◆ **Source document**
>> Start

Re: [PATCH] Incremental sort (was: PoC: Partial sort) - Mailing list pgsql-hackers

From James Coleman
Subject Re: [PATCH] Incremental sort (was: PoC: Partial sort)
Date
Msg-id CAAaqYe-34ZX5Q_+wU4t4=SvrE6Ej3mFgiEArSD+-Tocpku7rHA@mail.gmail.com
Whole thread Raw
In response to Re: [PATCH] Incremental sort (was: PoC: Partial sort)  (Tomas Vondra <tomas.vondra@2ndquadrant.com>)
Responses Re: [PATCH] Incremental sort (was: PoC: Partial sort)  (Tomas Vondra <tomas.vondra@2ndquadrant.com>)
List pgsql-hackers
On Tue, Mar 31, 2020 at 8:38 PM Tomas Vondra
<tomas.vondra@2ndquadrant.com> wrote:
>
> On Tue, Mar 31, 2020 at 08:11:15PM -0400, James Coleman wrote:
> >On Tue, Mar 31, 2020 at 7:56 PM Tomas Vondra
> ><tomas.vondra@2ndquadrant.com> wrote:
> >>
> >> On Tue, Mar 31, 2020 at 07:09:04PM -0400, James Coleman wrote:
> >> >On Tue, Mar 31, 2020 at 6:54 PM Tomas Vondra
> >> ><tomas.vondra@2ndquadrant.com> wrote:
> >> >>
> >> >> On Tue, Mar 31, 2020 at 06:35:32PM -0400, Tom Lane wrote:
> >> >> >Tomas Vondra <tomas.vondra@2ndquadrant.com> writes:
> >> >> >> In general, I think it'd be naive that we can make planner smarter with
> >> >> >> no extra overhead spent on planning, and we can never accept patches
> >> >> >> adding even tiny overhead. With that approach we'd probably end up with
> >> >> >> a trivial planner that generates just a single query plan, because
> >> >> >> that's going to be the fastest planner. A realistic approach needs to
> >> >> >> consider both the planning and execution phase, and benefits of this
> >> >> >> patch seem to be clear - if you have queries that do benefit from it.
> >> >> >
> >> >> >I think that's kind of attacking a straw man, though.  The thing that
> >> >> >people push back on, or should push back on IMO, is when a proposed
> >> >> >patch adds significant slowdown to queries that it has no or very little
> >> >> >hope of improving.  The trick is to do expensive stuff only when
> >> >> >there's a good chance of getting a better plan out of it.
> >> >> >
> >> >>
> >> >> Yeah, I agree with that. I think the main issue is that we don't really
> >> >> know what the "expensive stuff" is in this case, so it's not really
> >> >> clear how to be smarter :-(
> >> >
> >> >To add to this: I agree that ideally you'd check cheaply to know
> >> >you're in a situation that might help, and then do more work. But here
> >> >the question is always going to be simply "would we benefit from an
> >> >ordering, and, if so, do we have it already partially sorted". It's
> >> >hard to imagine that reducing much conceptually, so we're left with
> >> >optimizations of that check.
> >> >
> >>
> >> I think it depends on what exactly is the expensive part. For example if
> >> it's the construction of IncrementalSort paths, then maybe we could try
> >> do a quick/check check if the path can even be useful by estimating the
> >> cost and only then building the path.
> >>
> >> That's what we do for join algorithms, for example - we first compute
> >> initial_cost_nestloop and only when that seems cheap enough we do the
> >> more expensive stuff.

>> End

◆ **Data lines**
>> Start

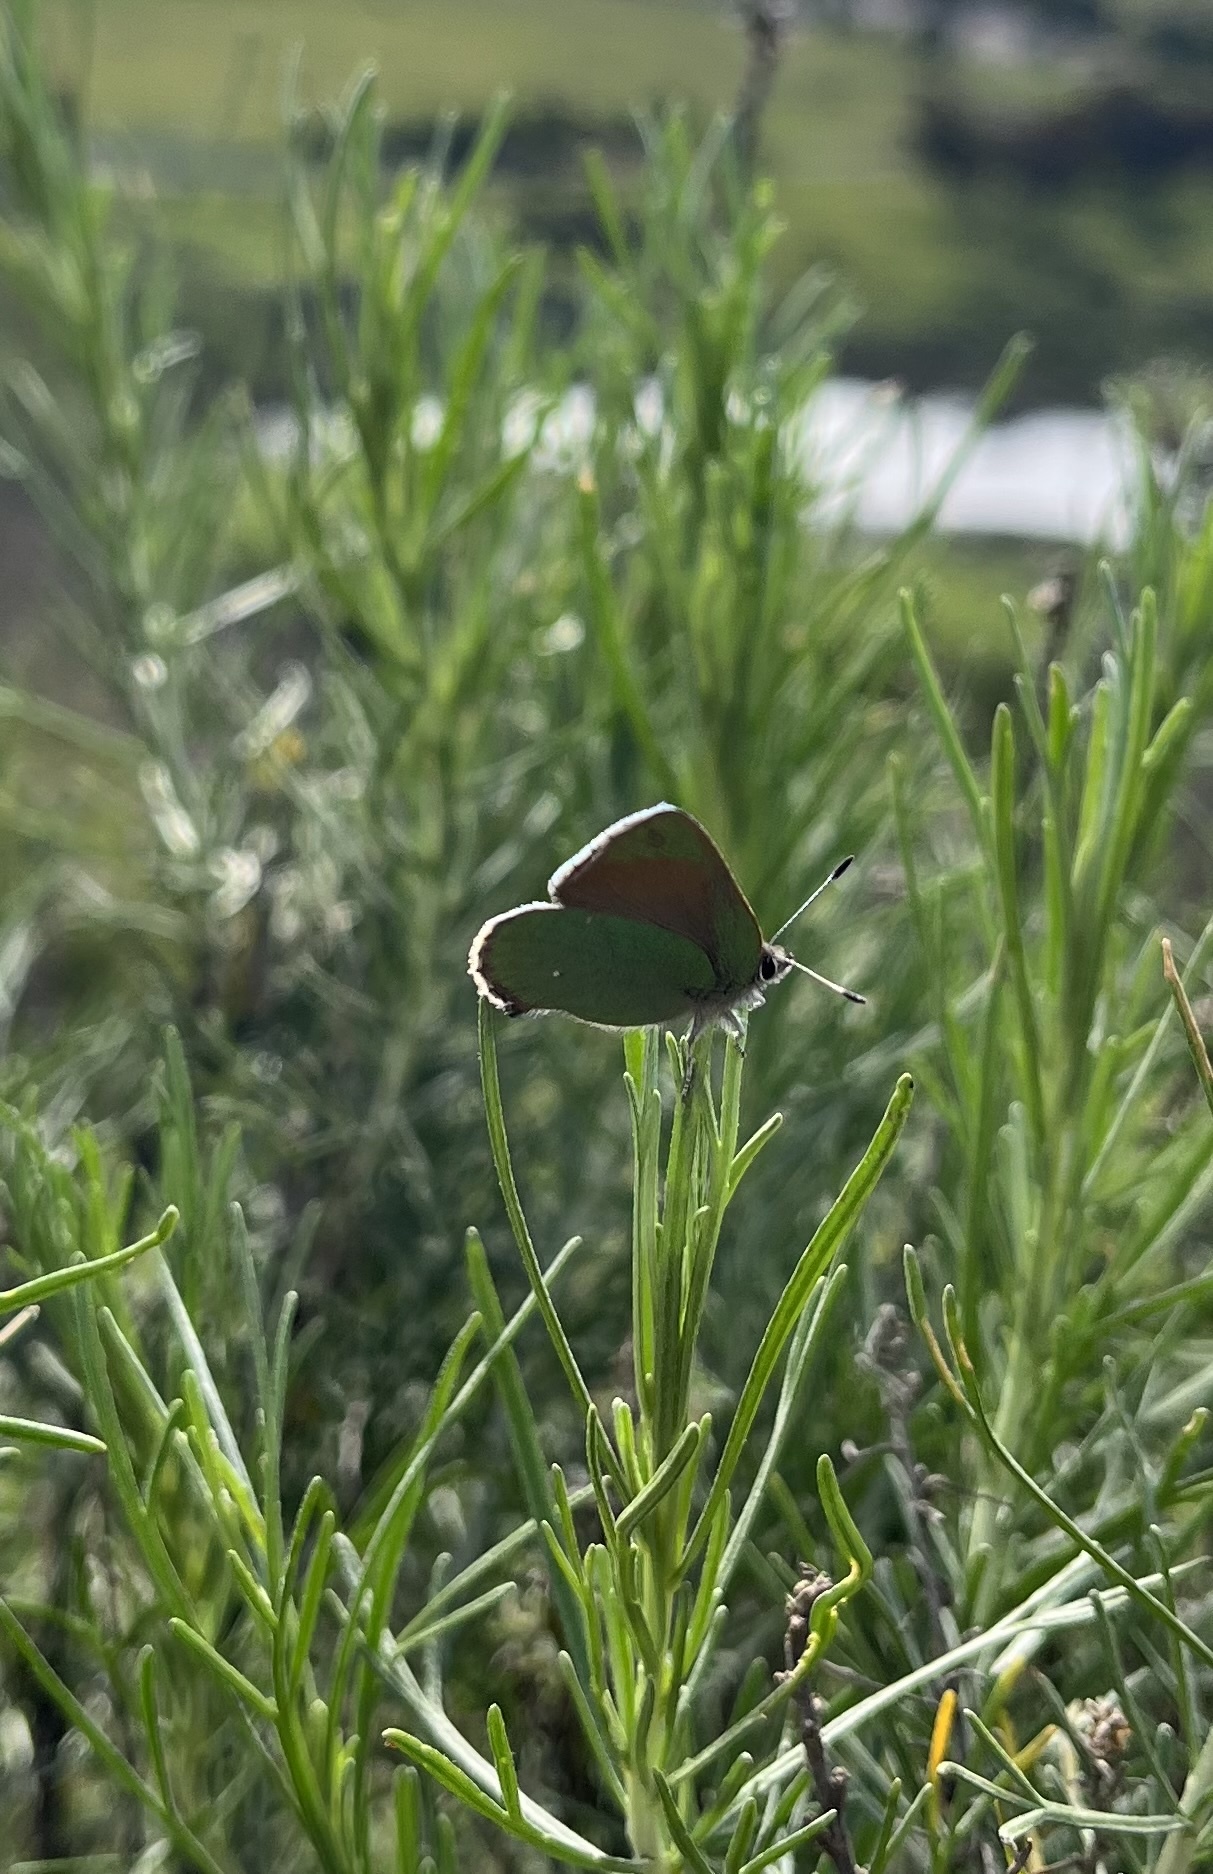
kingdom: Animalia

>> End

◆ **Exercise tasks**
1. Please revise the stretch of the incremental sort thread from "Re: [PATCH] Incremental sort (was: PoC: Partial sort) - Mailing" through "Subject Re: [PATCH] Incremental sort (was: PoC: Partial sort)", putting "RFC" wherever "PATCH" appears.
2. Carry the incremental sort thread forward from its last line.
You won't need the material for any of this.

◆ **Answers**
1.
Re: [RFC] Incremental sort (was: PoC: Partial sort) - Mailing list pgsql-hackers

From James Coleman
Subject Re: [RFC] Incremental sort (was: PoC: Partial sort)

2.
> >>
> >> But I'm not sure the path construction is the expensive part, as it
> >> should be disabled by enable_incrementalsort=off. But the regression
> >> does not seem to disappear, at least not entirely.
> >>
> >>
> >> >> One possibility is that it's just one of those regressions due to change
> >> >> in binary layout, but I'm not sure know how to verify that.
> >> >
> >> >If we are testing with a case that can't actually add more paths (due
> >> >to it checking the guc before building them), doesn't that effectively
> >> >leave one of these two options:
> >> >
> >> >1. Binary layout/cache/other untraceable change, or
> >> >2. Changes due to refactored function calls.
> >> >
> >>
> >> Hmm, but in case of (1) the overhead should be there even with tests
> >> that don't really have any additional paths to consider, right? I've
> >> tried with such test (single table with no indexes) and I don't quite
> >> see any regression (maybe ~1%).
> >
> >Not necessarily, if the cost is in sort costing or useful pathkeys
> >checking, right? We have run that code even without incremental sort,
> >but it's changed from master.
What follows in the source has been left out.